I could list the other ways Collateral fails–the music, specifically the soundtrack choices–but it’s all in the execution. It’s a sixty-five million dollar Hollywood movie… if it weren’t in DV and it had a less experimental director, it might have been a fun, empty suspense picture. But Mann’s use of that crappy DV and the presence of Cruise (in his most ineffectual performance in a while–he’s not bad, he just doesn’t have a character to play) suggests it’s supposed to be something more and it isn’t.

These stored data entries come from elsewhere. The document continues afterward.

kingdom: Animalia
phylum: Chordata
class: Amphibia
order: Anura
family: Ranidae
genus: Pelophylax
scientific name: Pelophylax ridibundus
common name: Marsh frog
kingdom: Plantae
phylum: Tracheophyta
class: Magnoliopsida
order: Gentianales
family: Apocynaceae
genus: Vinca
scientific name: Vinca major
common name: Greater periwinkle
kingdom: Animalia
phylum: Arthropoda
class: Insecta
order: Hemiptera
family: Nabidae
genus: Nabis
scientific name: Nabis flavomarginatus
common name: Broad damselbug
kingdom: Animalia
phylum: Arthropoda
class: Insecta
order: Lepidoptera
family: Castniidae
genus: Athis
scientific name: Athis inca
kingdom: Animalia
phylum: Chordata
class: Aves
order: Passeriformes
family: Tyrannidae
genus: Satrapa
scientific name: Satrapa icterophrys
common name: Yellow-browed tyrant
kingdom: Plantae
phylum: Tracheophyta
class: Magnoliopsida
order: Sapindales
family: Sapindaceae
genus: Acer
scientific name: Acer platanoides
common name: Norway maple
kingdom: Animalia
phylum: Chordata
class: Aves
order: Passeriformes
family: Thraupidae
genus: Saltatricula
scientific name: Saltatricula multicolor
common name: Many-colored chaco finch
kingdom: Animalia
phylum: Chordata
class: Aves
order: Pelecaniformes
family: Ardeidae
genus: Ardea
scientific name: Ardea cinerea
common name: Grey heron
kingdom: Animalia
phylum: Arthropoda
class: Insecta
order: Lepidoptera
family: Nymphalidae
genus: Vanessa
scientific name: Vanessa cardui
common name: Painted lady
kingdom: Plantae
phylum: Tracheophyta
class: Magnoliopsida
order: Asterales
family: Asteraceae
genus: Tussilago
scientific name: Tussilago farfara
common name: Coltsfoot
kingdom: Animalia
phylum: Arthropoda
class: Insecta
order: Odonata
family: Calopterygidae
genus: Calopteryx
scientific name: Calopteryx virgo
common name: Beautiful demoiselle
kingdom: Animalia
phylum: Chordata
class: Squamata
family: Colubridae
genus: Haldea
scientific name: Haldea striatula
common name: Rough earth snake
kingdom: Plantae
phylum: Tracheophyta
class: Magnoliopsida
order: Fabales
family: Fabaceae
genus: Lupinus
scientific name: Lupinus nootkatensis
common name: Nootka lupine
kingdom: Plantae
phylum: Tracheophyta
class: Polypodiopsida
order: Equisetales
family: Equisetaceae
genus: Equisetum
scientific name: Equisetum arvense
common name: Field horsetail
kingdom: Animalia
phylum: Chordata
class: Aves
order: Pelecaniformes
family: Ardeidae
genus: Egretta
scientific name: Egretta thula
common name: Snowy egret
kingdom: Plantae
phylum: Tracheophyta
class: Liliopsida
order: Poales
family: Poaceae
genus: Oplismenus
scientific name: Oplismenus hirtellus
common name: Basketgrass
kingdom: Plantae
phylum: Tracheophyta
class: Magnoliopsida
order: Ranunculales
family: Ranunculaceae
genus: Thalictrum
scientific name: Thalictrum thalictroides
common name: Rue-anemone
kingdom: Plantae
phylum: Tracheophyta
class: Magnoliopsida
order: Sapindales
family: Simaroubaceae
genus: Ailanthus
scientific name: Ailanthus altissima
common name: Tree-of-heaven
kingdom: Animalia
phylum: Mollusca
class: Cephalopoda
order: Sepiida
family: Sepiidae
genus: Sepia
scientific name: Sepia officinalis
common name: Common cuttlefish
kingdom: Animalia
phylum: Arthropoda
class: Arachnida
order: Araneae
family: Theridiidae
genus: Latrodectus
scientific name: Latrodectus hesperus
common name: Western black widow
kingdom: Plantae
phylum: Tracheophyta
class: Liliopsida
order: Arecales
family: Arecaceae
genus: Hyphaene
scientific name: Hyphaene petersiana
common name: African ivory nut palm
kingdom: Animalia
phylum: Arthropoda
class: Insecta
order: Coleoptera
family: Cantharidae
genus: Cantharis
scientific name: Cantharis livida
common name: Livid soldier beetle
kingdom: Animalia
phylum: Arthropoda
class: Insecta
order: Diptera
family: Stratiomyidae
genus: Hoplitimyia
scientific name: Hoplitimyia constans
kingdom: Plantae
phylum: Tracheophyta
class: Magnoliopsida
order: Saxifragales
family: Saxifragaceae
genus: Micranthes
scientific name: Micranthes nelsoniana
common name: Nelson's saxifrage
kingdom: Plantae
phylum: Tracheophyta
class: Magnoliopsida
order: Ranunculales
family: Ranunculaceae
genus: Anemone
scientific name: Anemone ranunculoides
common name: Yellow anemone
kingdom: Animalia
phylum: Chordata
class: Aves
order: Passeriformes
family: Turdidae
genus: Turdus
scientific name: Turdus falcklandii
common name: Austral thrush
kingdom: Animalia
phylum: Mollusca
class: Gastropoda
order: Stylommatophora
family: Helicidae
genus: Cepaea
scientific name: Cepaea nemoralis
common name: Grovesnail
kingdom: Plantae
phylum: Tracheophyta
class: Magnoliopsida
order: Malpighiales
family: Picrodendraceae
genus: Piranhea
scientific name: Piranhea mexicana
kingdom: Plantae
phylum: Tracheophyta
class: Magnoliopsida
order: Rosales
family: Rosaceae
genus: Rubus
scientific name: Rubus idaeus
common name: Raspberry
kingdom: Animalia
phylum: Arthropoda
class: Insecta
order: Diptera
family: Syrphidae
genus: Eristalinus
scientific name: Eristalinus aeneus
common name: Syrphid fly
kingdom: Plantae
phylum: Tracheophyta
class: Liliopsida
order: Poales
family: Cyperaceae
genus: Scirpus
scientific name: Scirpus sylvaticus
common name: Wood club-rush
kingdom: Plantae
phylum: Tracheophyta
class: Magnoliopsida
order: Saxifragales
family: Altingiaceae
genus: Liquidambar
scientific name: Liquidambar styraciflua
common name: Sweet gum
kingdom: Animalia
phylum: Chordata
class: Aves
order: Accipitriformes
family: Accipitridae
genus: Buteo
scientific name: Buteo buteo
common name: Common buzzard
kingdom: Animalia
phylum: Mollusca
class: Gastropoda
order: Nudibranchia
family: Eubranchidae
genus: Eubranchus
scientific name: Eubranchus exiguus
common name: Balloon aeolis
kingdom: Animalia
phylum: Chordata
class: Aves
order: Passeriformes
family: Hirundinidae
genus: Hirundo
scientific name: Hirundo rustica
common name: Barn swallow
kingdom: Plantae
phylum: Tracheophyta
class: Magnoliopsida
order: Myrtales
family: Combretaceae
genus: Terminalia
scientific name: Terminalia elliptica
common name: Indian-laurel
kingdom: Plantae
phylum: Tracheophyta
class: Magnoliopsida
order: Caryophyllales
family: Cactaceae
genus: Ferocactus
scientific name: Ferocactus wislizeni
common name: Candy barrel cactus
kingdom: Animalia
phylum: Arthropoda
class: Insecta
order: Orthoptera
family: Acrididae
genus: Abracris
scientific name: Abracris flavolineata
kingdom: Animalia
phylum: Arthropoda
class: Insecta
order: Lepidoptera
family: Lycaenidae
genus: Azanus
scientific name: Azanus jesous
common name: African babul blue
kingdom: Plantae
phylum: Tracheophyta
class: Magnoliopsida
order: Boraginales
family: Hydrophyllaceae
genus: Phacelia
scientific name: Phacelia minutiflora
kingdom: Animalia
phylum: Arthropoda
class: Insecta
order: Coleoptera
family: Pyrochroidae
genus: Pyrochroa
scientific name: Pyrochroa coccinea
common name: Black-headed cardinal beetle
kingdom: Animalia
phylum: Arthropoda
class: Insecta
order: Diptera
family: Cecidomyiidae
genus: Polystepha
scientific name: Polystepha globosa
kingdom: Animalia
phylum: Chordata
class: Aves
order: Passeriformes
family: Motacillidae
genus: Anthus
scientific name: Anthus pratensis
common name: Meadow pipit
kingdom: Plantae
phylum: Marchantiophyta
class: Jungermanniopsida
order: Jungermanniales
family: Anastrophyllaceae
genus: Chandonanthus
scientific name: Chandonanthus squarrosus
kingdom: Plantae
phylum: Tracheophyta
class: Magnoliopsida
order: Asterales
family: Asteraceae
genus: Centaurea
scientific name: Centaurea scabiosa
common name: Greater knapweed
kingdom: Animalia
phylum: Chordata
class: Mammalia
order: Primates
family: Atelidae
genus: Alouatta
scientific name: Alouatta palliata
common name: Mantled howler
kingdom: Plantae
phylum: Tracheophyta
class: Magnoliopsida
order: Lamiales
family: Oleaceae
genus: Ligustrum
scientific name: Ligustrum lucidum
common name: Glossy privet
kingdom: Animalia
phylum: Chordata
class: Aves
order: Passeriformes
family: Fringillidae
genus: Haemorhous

Thank goodness for the Panavision Genesis camera, which is gaining popularity. I never thought I’d see Michael Mann pretending he was making the Blair Witch Project. Worse… at least Blair Witch matched its story and its presentation. Collateral is kind of like… I can’t even think of a belittling simile. It’s embarrassing (not my figurative failure, but Mann’s actual one–especially given how strong the first hour is, when the DV was just a severe irritation).

1.5/4★½

CREDITS

Directed by Michael Mann; written by Stuart Beattie; directors of photography, Dion Beebe and Paul Cameron; edited by Jim Miller and Paul Rubell; music by James Newton Howard; production designer, David Wasco; produced by Mann and Julie Richardson; released by DreamWorks Pictures.

Starring Tom Cruise (Vincent), Jamie Foxx (Max), Jada Pinkett Smith (Annie), Mark Ruffalo (Fanning), Peter Berg (Richard Weidner) and Bruce McGill (Pedrosa).